Initially, the data comes from a CSV file and is loaded using Numpy. The result is each CSV row as a single array (void type) as follows:
array([('2018-10-13 11:10:23.560', '262km NW of Ozernovskiy, Russia', 'mww', 6.7, 'green', 1), ('2018-10-13 04:34:15.580', '25km E of Bitung, Indonesia', 'mww', 5.2, 'green', 0), ('2018-10-13 00:13:46.220', '42km WNW of Sola, Vanuatu', 'mww', 5.7, 'green', 0), ('2018-10-12 21:09:49.240', '13km E of Nueva Concepcion, Guatemala', 'mww', 5.7, 'green', 0), ('2018-10-12 02:52:03.620', '128km SE of Kimbe, Papua New Guinea', 'mww', 5.6, 'green', 1)], dtype=[('time', '<U23'), ('place', '<U37'), ('magType', '<U3'), ('mag', '<f8'), ('alert', '<U5'), ('tsunami', '<i4')])

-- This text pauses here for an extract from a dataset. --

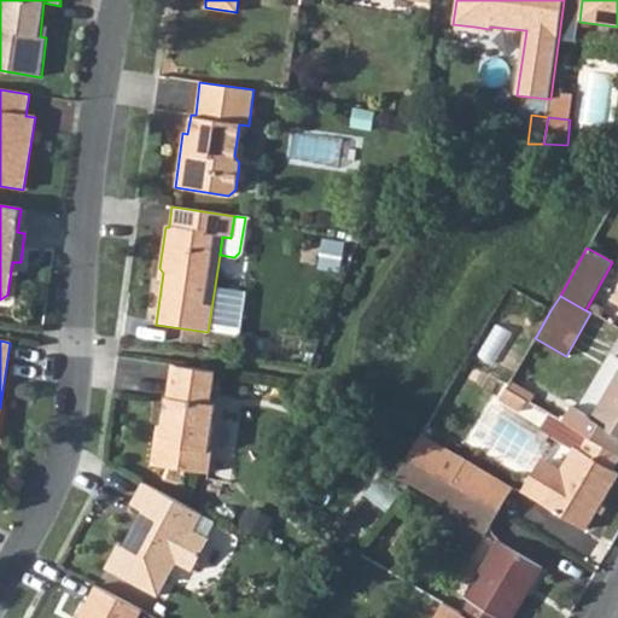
[(176,367),(173,397),(167,397),(161,437),(155,442),(152,465),(209,473),(211,449),(208,449),(214,404),(210,403),(214,373),(176,367)]
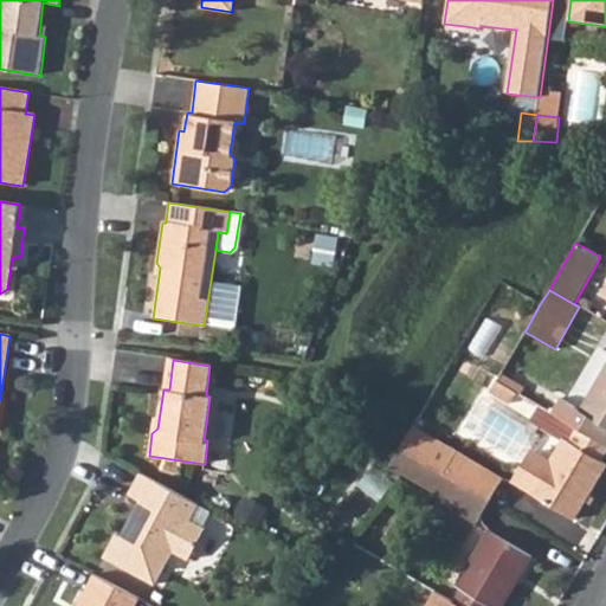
[(552,414),(605,445),(605,366),(580,412),(560,400),(552,414)]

What I am trying is to alter it so that I get each column as an array of values, whose keys are the name of the columns:
{'time': array(['2018-10-13 11:10:23.560', '2018-10-13 04:34:15.580','2018-10-13 00:13:46.220', '2018-10-12 21:09:49.240', '2018-10-12 02:52:03.620'], dtype='<U23'), 'place': array(['262km NW of Ozernovskiy, Russia', '25km E of Bitung, Indonesia', '42km WNW of Sola, Vanuatu','13km E of Nueva Concepcion, Guatemala','128km SE of Kimbe, Papua New Guinea'], dtype='<U37'), 'magType': array(['mww', 'mww', 'mww', 'mww', 'mww'], dtype='<U3'), 'mag': array([6.7, 5.2, 5.7, 5.7, 5.6]), 'alert': array(['green', 'green', 'green', 'green', 'green'], dtype='<U5'), 'tsunami': array([1, 0, 0, 0, 1])}
The List comprehension used for this purpose is:
array_dict = {col: np.array([row[i] for row in data]) for i, col in enumerate(data.dtype.names)}
The solution I got so far is:
d ={}
for i,col in enumerate(data.dtype.names):
for row in data:
d[col].append(row[i])
I get the following error:
*---------
KeyError Traceback (most recent call last)
Input In [51], in <cell line: 2>()
2 for i,col in enumerate(data.dtype.names):
3 for row in data:
----> 4 d[col].append(row[i])
KeyError: 'time'*
I have researched a bit online and it could be related to the data type column "time". My guess, but I am pretty sure I am wrong, is that in the list comprehension each column is created as NumPy array directly, whereas here I am not setting it to be as such beforehand (and hence the problem with the data type).
Any help would be highly appreciated. Many thanks!